Sr. Suzanne Marshall with Doofan and baby Emmanuel, Vandeikya, Nigeria Sr. Suzanne Marshall with Doofan and baby Emmanuel, Vandeikya, Nigeria

The big celebration for the disabled was held at St. Joseph's Rehabilitation Centre with wheelchair races for both women and men taking place the day before. About 300 disabled people with their families and friends came to the Centre. It was a great party and one that spoke volumes about the capacity of children and adults with serious disabilities to come together and really celebrate.

For me it was a deeply moving experience. The disabled ranged in age from infants to seniors. Many came in wheelchairs, many more on crutches or using canes. Some were blind. One baby with no hands and only one foot was obviously the joy of her mother who held her proudly.

Other disabled persons who had heard about the celebration came for the first time, some crawling through the gates on hands and knees. All were determined to join St. Joseph's Association for the Disabled where, hopefully, they would be helped with obtaining a wheelchair or with other needs.

Most of the nine staff who work at St. Joseph's Rehabilitation Centre have some physical disability and some have received their education, including skills training, through the Centre, so they are happy to be able to contribute to improving the situation of their brothers and sisters. We continue to support this training and have three workshops, welding, tailoring, and knitting, with a fourth to be opened soon in computer repair. Our goal is to equip as many disabled people as possible so that they will be able to earn their living and take active roles in their local communities.

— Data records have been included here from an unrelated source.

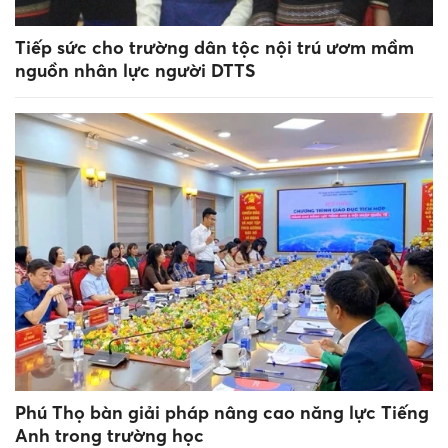
Tiếp sức cho trường dân tộc nội trú ươm mầm
nguồn nhân lực người DTTS
Phú Thọ bàn giải pháp nâng cao năng lực Tiếng
Anh trong trường học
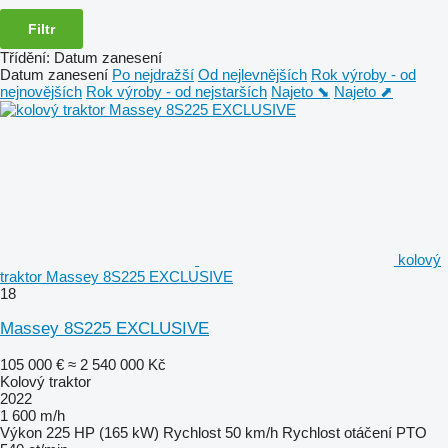
Filtr
Třídění
:
Datum zanesení
Datum zanesení
Po nejdražší
Od nejlevnějších
Rok výroby - od
nejnovějších
Rok výroby - od nejstarších
Najeto ⬊
Najeto ⬈
kolový
traktor Massey 8S225 EXCLUSIVE
18
Massey 8S225 EXCLUSIVE
105 000 €
≈ 2 540 000 Kč
Kolový traktor
2022
1 600 m/h
Výkon
225 HP (165 kW)
Rychlost
50 km/h
Rychlost otáčení PTO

At the party, an announcement was made that free counseling and screening for HIV was being made available to all the disabled between 15 and 50 years of age in January 2009. The AIDS counselors from Pastoral Care would come to the Centre on the four days specified to carry out voluntary counseling and testing. The funding for this has been made available through Our Lady's Missionaries in Toronto. Because the disabled are so visible in the community it is hard for them to go privately to any centre where screening is carried out.

A highlight of the celebration was the presentation of a framed picture of Sr. Rosemarie Donovan naming her the founder of the Centre. The crowd was delighted to receive the picture and insisted that it be cemented into the wall of their meeting room. This was done a few days later, a reminder to both new and old members of the gift Rosemarie has been to the disabled of Vandeikya.